記事抜粋:

○ ○ ○ ○

Google Venturesの投資と興味深いアプローチ。(ReadWrite Japan提供記事)
グーグルは独自の二段階認証(2FA)技術を有している。では、同社のベンチャー部門はなぜ2FAサービスを販売する企業に投資しているのだろうか?
それはつまり、企業のセキュリティが非常に重要だと分かったためだ、とGoogle Venturesの共同経営者、カリム・ファリスは語っている。ファリスは企業のセキュリティの重要性をここ数年にわたって力説し、ThreatStream、Ionic Security、Shape Security、Duo Securityなど、2FAサービスを販売する企業への投資を行ってきた。中でもDuo Securityは、Box、フェイスブック、NASA、トヨタ、Twitterを含む5,000以上の顧客を抱えている。
セキュリティに注目するのは重要だ。特に2FAのような仕組みは、エンドユーザーにとって分かりやすいものだ(一般的に、2FAを用いてユーザーがログインする場合、パスワードと、多くの場合テキストメッセージまたは小型の電子端末によって配信される二次認証コードの両方を使用する必要がある)。Aruba Networksの研究から分かるように、企業自身はそのデータ保護についてほとんど関心を持っていない。
わずか数年前のグーグル社は、企業向け製品・サービスに対し全く無関心だったが、現在は、クラウド、アプリ、ストレージなどにおいてもその点を考慮している。そこで、企業のセキュリティにグーグルがどのような関心を持っているかについて、ファリスへのインタビューを行った。折しも、Redpoint Venturesの主導とGoogle Venturesの参入により、Duo SecurityのシリーズC に3,000万米ドルの資金が投入される前夜のことだった。
サイバー犯罪の増加に伴うサイバーセキュリティの必要性
ReadWrite(以下、RW):Google Venturesはセキュリティ関連の新興企業に対して関心を高めているようです。今、あなたにとって情報セキュリティがより魅力を持つ背景には、どういった市場の変化があるのでしょうか?
カリム・ファリス(以下、KF):われわれは、ユーザビリティを最適化しながら、革新的な方法によってセキュリティ上の課題を解決しようとする企業に投資することにしています。Duo Securityのほか、われわれはThreatStream、Ionic Security、Shape Security、Synackのような企業に投資してきました。

○ ○ ○ ○

データ抜粋:
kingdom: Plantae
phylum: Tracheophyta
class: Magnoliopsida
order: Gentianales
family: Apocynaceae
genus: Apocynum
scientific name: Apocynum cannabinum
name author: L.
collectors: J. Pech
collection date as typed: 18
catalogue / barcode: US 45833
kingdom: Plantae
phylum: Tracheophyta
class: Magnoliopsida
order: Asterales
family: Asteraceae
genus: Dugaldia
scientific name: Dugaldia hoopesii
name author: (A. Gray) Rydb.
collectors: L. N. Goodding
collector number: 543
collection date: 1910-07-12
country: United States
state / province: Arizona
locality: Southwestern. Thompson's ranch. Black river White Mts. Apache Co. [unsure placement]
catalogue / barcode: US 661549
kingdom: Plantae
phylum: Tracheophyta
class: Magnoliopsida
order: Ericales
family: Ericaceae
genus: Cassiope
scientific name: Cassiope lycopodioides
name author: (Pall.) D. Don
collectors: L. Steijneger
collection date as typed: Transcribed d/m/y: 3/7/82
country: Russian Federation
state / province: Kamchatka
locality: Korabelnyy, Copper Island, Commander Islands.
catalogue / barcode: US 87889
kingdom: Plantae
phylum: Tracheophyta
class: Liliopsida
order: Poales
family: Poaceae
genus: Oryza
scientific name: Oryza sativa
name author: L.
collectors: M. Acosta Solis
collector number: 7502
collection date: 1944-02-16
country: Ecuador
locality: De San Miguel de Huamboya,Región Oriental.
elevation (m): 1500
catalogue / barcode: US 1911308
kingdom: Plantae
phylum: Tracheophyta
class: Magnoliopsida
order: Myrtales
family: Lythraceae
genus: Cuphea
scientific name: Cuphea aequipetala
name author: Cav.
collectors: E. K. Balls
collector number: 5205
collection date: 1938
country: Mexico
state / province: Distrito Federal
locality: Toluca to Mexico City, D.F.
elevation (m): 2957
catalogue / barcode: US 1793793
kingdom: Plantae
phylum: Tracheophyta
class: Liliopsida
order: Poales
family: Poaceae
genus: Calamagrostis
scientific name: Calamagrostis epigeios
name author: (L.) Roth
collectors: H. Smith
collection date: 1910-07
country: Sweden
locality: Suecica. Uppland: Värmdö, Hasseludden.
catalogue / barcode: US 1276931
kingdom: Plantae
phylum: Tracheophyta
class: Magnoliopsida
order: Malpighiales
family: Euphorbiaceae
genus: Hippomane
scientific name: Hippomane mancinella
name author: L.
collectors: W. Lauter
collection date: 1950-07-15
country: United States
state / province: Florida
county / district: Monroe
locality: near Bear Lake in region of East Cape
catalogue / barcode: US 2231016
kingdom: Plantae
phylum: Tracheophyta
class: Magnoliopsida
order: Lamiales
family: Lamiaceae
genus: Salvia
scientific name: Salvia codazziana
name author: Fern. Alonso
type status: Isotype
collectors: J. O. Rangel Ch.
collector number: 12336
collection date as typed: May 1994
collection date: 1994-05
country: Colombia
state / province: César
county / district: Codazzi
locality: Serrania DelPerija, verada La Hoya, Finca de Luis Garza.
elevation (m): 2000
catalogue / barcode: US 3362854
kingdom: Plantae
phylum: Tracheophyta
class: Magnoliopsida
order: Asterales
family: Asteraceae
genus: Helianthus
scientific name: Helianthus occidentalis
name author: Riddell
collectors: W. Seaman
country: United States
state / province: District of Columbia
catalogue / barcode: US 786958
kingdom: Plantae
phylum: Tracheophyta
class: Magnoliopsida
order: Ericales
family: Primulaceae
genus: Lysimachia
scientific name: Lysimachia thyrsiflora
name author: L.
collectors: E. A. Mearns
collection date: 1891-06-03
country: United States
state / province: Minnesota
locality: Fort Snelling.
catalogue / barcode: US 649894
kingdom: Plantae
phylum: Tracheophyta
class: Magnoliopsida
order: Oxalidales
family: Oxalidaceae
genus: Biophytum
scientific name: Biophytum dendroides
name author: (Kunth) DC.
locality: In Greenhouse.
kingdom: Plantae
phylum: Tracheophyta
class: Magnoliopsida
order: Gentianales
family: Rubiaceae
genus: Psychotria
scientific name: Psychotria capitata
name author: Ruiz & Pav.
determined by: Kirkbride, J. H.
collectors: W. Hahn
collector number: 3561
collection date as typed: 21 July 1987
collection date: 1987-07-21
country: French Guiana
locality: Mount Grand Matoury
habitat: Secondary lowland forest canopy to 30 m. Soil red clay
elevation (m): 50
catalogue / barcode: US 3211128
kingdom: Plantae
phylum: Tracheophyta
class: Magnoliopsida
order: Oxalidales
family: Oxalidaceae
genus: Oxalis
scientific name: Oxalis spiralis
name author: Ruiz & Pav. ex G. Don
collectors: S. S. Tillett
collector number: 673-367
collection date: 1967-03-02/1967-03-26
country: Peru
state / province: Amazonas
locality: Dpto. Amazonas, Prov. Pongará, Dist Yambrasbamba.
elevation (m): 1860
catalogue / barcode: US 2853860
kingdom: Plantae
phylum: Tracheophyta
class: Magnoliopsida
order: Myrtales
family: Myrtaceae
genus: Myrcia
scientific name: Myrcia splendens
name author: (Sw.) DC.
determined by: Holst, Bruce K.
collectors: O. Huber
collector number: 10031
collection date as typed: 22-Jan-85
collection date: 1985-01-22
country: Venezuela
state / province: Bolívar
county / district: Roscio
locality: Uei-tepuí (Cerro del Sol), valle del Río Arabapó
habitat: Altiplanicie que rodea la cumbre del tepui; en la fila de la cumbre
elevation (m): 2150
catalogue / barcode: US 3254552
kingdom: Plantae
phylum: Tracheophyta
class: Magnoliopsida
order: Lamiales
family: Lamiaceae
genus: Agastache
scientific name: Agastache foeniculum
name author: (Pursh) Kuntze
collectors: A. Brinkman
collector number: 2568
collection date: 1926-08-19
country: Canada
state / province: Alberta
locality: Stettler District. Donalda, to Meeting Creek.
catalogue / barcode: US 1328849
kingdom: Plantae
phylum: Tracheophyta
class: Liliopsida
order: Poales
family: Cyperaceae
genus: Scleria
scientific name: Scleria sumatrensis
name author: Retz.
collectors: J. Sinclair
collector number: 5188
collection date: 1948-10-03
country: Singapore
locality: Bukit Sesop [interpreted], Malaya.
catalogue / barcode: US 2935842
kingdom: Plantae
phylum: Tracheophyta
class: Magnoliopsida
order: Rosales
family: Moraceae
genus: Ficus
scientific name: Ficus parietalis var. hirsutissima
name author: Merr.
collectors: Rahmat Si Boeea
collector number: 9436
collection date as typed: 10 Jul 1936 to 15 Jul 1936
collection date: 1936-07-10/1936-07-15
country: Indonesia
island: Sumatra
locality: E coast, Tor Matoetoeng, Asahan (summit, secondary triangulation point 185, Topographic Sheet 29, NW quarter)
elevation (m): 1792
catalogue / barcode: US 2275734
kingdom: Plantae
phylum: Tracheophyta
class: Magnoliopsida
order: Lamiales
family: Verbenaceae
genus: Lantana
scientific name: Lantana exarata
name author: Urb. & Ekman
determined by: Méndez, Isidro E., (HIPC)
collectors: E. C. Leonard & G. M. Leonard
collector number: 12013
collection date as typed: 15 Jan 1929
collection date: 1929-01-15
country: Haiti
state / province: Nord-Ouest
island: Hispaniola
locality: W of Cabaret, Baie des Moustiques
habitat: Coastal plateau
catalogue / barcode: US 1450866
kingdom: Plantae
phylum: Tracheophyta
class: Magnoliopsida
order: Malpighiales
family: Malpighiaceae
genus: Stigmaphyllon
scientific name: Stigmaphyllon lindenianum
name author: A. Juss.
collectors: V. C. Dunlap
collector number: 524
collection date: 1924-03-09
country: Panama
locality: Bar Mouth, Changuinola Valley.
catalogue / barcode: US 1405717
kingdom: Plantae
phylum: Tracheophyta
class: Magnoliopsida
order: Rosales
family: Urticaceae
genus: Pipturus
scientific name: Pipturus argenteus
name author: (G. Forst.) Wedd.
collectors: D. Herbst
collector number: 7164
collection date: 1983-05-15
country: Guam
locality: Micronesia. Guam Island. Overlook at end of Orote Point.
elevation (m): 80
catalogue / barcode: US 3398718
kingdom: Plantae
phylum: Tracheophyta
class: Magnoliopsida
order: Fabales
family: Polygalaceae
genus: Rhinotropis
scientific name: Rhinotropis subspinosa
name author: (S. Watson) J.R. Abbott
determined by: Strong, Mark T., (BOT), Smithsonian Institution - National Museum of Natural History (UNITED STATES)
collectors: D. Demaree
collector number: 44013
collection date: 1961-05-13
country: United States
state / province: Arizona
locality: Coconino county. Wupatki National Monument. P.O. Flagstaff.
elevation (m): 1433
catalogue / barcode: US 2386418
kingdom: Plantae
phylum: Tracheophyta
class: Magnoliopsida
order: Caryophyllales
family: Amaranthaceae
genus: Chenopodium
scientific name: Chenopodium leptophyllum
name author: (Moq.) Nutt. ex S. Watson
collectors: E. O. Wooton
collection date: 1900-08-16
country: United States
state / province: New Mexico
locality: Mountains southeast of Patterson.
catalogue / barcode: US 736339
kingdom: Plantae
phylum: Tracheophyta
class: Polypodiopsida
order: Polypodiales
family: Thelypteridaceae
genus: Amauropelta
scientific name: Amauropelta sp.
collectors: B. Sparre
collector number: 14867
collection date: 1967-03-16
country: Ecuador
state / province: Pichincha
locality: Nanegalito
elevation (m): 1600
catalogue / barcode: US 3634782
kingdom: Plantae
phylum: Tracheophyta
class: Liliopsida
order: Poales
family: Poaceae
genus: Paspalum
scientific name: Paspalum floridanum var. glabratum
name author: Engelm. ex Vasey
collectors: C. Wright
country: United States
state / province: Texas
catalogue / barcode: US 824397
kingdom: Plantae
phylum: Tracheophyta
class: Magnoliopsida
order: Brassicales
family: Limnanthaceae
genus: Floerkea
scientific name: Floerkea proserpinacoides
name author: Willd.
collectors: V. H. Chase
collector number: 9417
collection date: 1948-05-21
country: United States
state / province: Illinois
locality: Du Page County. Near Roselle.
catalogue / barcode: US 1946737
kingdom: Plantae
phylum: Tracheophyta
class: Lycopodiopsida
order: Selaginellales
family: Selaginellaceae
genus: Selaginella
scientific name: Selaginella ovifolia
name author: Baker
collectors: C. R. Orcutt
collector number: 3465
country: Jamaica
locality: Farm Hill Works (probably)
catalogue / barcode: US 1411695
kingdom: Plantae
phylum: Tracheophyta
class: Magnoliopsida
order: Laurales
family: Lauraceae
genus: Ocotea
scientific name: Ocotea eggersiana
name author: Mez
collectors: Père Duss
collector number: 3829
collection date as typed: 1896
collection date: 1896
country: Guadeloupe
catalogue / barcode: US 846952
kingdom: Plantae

○ ○ ○ ○

課題の要件: Google Venturesの投資を扱った記事から、「グーグルは独自の二段階認証(2FA)技術」を含む語句で始まり「場の変化があるのでしょうか?」で終わる部分を、一字一句変えずに書き出せますか? 手がかりにするのは記事の内容だけです。

この課題の解答:
グーグルは独自の二段階認証(2FA)技術を有している。では、同社のベンチャー部門はなぜ2FAサービスを販売する企業に投資しているのだろうか?
それはつまり、企業のセキュリティが非常に重要だと分かったためだ、とGoogle Venturesの共同経営者、カリム・ファリスは語っている。ファリスは企業のセキュリティの重要性をここ数年にわたって力説し、ThreatStream、Ionic Security、Shape Security、Duo Securityなど、2FAサービスを販売する企業への投資を行ってきた。中でもDuo Securityは、Box、フェイスブック、NASA、トヨタ、Twitterを含む5,000以上の顧客を抱えている。
セキュリティに注目するのは重要だ。特に2FAのような仕組みは、エンドユーザーにとって分かりやすいものだ(一般的に、2FAを用いてユーザーがログインする場合、パスワードと、多くの場合テキストメッセージまたは小型の電子端末によって配信される二次認証コードの両方を使用する必要がある)。Aruba Networksの研究から分かるように、企業自身はそのデータ保護についてほとんど関心を持っていない。
わずか数年前のグーグル社は、企業向け製品・サービスに対し全く無関心だったが、現在は、クラウド、アプリ、ストレージなどにおいてもその点を考慮している。そこで、企業のセキュリティにグーグルがどのような関心を持っているかについて、ファリスへのインタビューを行った。折しも、Redpoint Venturesの主導とGoogle Venturesの参入により、Duo SecurityのシリーズC に3,000万米ドルの資金が投入される前夜のことだった。
サイバー犯罪の増加に伴うサイバーセキュリティの必要性
ReadWrite(以下、RW):Google Venturesはセキュリティ関連の新興企業に対して関心を高めているようです。今、あなたにとって情報セキュリティがより魅力を持つ背景には、どういった市場の変化があるのでしょうか?